Limitations of the study
There are several limitations to this study. First, the number of patients in our study was small. Second, the patient group was heterogeneous; the etiology of pericardial effusion was diverse, and the duration of pericardial effusion was uncertain, so the influence of these variables on NT-proBNP levels was unclear. Third, we could not check NT-proBNP levels after pericardiocentesis, so we lack comparison between NT-proBNP levels before and after pericardiocentesis. Fourth, our study lacked invasive measurement of hemodynamics. There were also some limitations in the measurement of echocardiographic parameters in patients with unstable hemodynamics. In the current study, the interobserver values for the DT from two independent observers were not in good agreement (r=0.597), perhaps because of rapid heart rate and the summation of E and A velocity, especially in patients with cardiac tamponade. However, interobserver values for E, A, E/A ratio, E', E/E' ratio and LA volume index were in good agreement. Therefore, we do not believe that interobserver variability of the measurements affected the results significantly.
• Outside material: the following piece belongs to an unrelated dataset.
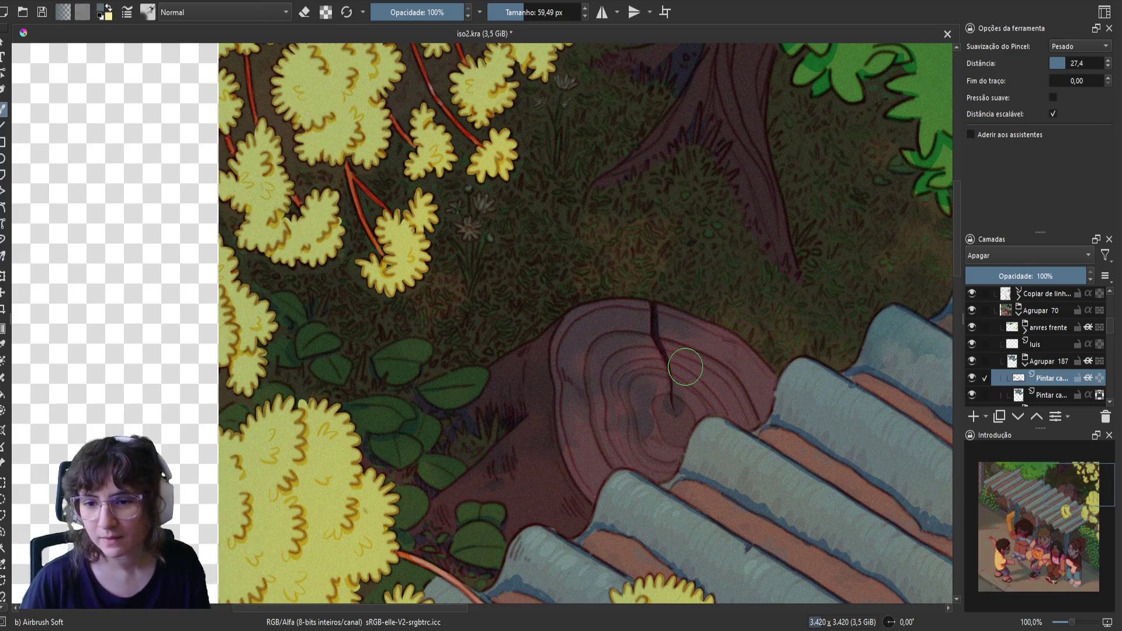
key(ctrl+s)
drag(482, 307, 455, 387)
Conclusion and clinical implications
Abnormally elevated NT-proBNP levels are a special feature of patients with pericardial effusions. The mechanism behind the increased NT-proBNP levels is not entirely clear, but NT-proBNP levels may be the result of counter-regulatory hormone release induced by compensatory activation of the adrenergic and renin-angiotensin systems. However, the relation between NT-proBNP levels and diastolic dysfunction could not be clearly assessed and would be of interest in future studies.
We believe that NT-proBNP measurement has potential as a simple, relatively cheap method for assessing disease severity in patients with pericardial effusions. Furthermore, it may be used in the diagnosis of cardiac tamponade. Our findings should be further assessed in prospective studies with more data that could address the role of NT-proBNP in disease progression and more precisely determine its role as a prognostic marker in patients suffering from pericardial effusion.